I love the purple of the forewings and the legs.

9 replies
  1. hugh_mannity
    hugh_mannity says:

    Beautiful!

    Absolutely beautiful. And very nicely photographed.

    I’m waiting on my wormbabies. They’re all set up in a nice box, oak trees have been scouted for so food won’t be a problem. Now all I have to do is wait for them to hatch and the feeding frenzy to start!

  2. admin
    admin says:

    Re: Beautiful!

    Thanks!

    I hope the wormbabies eat and grow well for you!

    Word to the wise – although they will stand crowding as babies, you may need something like a couple of those 58-quart Rubbermaid huge tubs once they get big. They go through a remarkable amount of foliage per worm per day in their largest size, and they tend to get sickly when cramped. I realized after the fact that I left that out of the care-n-feeding info, and didn’t photo the big tubs on the webpage!

  3. boreal
    boreal says:

    Do they normally get that heavy from eggs?! WOW I had no clue. Not remotely. What would they do in nature, hang out in one place as they developed and then lay them and then die?

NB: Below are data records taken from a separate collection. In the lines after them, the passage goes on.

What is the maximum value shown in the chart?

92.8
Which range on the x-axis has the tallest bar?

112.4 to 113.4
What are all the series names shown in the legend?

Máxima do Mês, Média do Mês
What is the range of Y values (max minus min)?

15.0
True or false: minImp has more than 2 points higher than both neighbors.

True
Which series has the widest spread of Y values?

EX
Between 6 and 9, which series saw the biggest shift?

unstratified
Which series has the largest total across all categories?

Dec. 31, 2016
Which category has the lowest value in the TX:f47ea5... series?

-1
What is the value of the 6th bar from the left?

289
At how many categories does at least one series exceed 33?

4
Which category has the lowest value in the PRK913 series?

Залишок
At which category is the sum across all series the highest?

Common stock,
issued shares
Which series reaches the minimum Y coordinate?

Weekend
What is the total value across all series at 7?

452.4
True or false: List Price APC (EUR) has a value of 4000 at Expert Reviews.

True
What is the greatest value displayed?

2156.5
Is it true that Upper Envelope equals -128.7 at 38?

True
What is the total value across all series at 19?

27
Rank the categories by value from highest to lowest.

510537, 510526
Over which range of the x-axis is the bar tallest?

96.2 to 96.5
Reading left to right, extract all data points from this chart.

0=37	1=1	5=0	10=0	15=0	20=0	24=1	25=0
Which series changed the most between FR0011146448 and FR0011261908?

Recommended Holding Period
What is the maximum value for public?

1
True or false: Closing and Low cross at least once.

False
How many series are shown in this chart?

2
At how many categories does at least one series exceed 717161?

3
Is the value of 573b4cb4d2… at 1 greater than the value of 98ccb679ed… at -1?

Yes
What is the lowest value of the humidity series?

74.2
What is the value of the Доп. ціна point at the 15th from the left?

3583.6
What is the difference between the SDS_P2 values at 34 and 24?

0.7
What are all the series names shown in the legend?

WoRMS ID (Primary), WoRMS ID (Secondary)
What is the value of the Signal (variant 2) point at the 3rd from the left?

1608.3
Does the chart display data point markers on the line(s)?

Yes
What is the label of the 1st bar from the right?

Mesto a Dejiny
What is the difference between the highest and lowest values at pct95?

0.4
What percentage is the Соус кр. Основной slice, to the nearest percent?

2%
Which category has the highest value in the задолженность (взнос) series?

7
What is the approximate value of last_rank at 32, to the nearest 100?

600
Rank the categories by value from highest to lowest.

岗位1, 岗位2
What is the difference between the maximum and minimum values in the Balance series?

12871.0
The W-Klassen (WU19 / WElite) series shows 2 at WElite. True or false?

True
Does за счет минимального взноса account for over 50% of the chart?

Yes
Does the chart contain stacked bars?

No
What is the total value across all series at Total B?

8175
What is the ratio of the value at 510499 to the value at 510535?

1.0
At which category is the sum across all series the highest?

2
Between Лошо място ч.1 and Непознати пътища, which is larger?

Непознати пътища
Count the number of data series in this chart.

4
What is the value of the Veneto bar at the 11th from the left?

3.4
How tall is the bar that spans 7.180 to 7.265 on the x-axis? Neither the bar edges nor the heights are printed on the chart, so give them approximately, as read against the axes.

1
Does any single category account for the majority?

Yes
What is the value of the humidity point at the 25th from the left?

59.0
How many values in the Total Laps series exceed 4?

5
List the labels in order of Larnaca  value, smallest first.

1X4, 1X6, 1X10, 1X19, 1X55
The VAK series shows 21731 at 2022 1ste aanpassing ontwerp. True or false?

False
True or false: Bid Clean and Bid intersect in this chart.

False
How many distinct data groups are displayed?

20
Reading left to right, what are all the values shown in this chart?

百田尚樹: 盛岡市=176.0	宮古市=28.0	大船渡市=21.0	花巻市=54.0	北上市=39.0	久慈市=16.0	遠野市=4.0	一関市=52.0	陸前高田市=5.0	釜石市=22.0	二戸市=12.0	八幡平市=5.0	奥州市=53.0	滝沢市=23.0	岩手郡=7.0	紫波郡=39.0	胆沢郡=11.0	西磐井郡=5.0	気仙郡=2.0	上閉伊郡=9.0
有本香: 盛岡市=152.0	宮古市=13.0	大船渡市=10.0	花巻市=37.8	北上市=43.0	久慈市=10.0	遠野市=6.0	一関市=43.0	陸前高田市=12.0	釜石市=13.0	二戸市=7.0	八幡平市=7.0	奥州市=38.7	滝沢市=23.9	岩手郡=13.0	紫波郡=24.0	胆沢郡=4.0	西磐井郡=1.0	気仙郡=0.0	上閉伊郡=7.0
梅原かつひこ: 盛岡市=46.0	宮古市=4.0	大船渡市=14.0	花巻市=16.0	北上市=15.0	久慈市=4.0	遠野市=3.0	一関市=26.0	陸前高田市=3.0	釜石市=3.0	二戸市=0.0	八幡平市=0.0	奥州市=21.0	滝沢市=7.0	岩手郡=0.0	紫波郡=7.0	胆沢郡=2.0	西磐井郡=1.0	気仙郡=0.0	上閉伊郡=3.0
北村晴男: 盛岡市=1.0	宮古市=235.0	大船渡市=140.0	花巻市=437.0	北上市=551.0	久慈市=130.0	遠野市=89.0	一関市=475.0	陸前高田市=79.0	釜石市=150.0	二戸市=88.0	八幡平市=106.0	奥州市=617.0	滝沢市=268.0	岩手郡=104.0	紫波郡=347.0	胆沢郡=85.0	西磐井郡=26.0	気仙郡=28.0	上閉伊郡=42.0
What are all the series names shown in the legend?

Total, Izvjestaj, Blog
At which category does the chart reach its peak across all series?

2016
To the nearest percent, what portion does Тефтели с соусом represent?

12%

    I’m thinking about …like swallowtails who flutter about and lay their eggs around the yard and then flutter off. To my untrained eye, she seems ok at flying (and really sharp and sniffing out the host parsley plants I have scattered about.)

    Do moths lay their eggs usually all in one spot or spread out or what? Now I’m dying of curiousity…

  4. admin
    admin says:

    Saturniid moths always have a lot of eggs. It’s one of their survival strategies – each moth lays hundreds of eggs, so that a few will make it through. In nature, the female hangs from her cocoon to dry her wings, and waits for a male to come and mate with her. They mate overnight, and the next evening they separate. She stumbles around the plant she’s on, laying eggs in clusters, until she’s light enough to fly, and then she takes off and lays the remainder of the eggs over a larger area, finding host plants by their smell.